> To-do item
Up to and including the line with "care va da peste", please set down the entries below exactly, starting from the first line.

> Collected data
____
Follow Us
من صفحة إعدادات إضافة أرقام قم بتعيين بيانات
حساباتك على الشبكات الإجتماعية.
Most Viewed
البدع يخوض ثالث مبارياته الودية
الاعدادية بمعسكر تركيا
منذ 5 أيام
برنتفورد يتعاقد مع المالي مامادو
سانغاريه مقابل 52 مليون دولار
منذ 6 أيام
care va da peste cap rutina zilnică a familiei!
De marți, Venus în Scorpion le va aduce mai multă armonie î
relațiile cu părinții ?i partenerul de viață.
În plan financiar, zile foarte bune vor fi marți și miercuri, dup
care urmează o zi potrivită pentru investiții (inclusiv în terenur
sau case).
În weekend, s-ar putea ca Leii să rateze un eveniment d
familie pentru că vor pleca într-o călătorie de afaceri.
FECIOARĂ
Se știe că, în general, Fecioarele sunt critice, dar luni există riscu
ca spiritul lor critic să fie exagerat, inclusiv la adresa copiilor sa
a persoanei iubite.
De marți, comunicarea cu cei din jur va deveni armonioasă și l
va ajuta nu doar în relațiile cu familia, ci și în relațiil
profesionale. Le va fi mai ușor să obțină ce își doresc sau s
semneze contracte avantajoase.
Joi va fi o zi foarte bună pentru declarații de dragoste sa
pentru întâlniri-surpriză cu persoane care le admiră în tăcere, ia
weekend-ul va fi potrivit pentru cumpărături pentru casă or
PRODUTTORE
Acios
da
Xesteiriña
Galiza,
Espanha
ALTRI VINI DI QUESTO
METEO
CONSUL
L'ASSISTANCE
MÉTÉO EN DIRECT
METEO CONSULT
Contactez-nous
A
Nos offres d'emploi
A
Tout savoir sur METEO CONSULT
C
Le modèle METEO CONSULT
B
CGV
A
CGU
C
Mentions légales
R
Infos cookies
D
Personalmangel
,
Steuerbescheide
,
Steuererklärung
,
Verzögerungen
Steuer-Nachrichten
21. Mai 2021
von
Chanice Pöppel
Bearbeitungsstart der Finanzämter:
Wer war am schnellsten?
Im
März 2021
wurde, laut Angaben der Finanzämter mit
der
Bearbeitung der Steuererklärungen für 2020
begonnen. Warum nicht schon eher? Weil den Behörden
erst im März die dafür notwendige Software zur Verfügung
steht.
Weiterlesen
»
____
> Your response
Follow Us
من صفحة إعدادات إضافة أرقام قم بتعيين بيانات
حساباتك على الشبكات الإجتماعية.
Most Viewed
البدع يخوض ثالث مبارياته الودية
الاعدادية بمعسكر تركيا
منذ 5 أيام
برنتفورد يتعاقد مع المالي مامادو
سانغاريه مقابل 52 مليون دولار
منذ 6 أيام
care va da peste cap rutina zilnică a familiei!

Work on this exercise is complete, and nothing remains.